Solar Thermal Water Heating

How do Solar Thermal Water Heating Systems Work?

A solar thermal water heating system uses specialised solar panels known as collectors which collect the heat from the sun and use that to heat the water. The panels are generally fitted to the roof of a building to collect the maximum amount of heat from the sun.

There are two main types of collectors; flat plate collectors or evacuated tubes. These panels heat the water and this is then stored in the home's hot water cylinder.

Most homes in the UK continue to have a boiler or immersion heater as a back up to provide extra hot water if required. To fit a system, you will need to have around five metres square of roof which is sunlit for most of the day and space for an extra, or larger, hot water cylinder.

Flat Plate or Evacuated Tubes?

A flat plate collector is an absorber plate housed behind a glass cover with insulation underneath. It is designed to trap as much heat as possible to prevent losses through convection. Flat plates can either be mounted on top of the roof or integrated into a roof covering. Evacuated tube collectors also have an absorber strip but this is inside a glass tube and surrounded by a heat transfer fluid. They work by using a vaporising process to carry the heat and to ensure the vaporisation occurred they need to be placed at a certain angle.

Evacuated tube collector systems are the more expensive option, however they are generally considered to be more effective in heat transfer and they have a greater surface area to collect the sun's rays. This greater surface area means they can be used on a smaller roof area than a flat plate system.

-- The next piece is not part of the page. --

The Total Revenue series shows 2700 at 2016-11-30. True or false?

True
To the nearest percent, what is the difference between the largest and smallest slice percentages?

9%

Benefits of Solar Thermal Heating

Solar thermal heating systems can be used all year round, even in sub zero temperatures, though using these systems in the winter months will probably require the topping up with hot water from conventional systems.

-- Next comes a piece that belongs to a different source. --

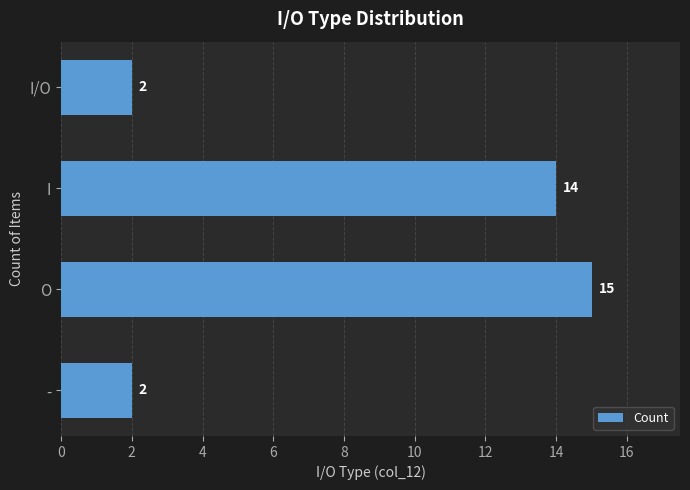

Does the chart contain any negative values?

No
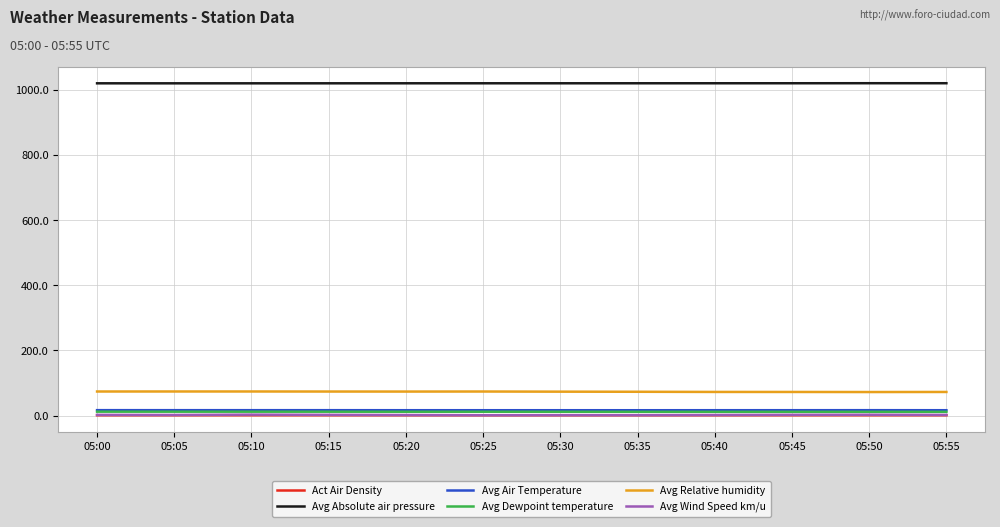

What are all the series names shown in the legend?

Act Air Density, Avg Absolute air pressure, Avg Air Temperature, Avg Dewpoint temperature, Avg Relative humidity, Avg Wind Speed km/u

Using these systems should result in a cut in your gas or electricity bills. Savings vary between users but research suggests that typical savings are in the region of fifty five pounds a year for a gas system and eighty pounds a year for an electric water heating system. In addition, householders will also be reducing their carbon footprint. Again reductions vary but are typically between two hundred and five hundred kilograms of carbon dioxide a year.


Installing a thermal water heating system usually costs a little less than five thousand pounds. This figure includes VAT at the five per cent rate. Most systems come with guarantees for between five and ten years and maintenance costs are low.

You may be eligible to earn income from the government's Renewable Heat Incentive scheme if you install one of these systems, full details of which can be found on the energy savings trust website. This scheme allows people to claim retrospectively for installation made from July 2009. Payments to help with installation costs can also be earned from the Renewable Heat Premium Payment Scheme.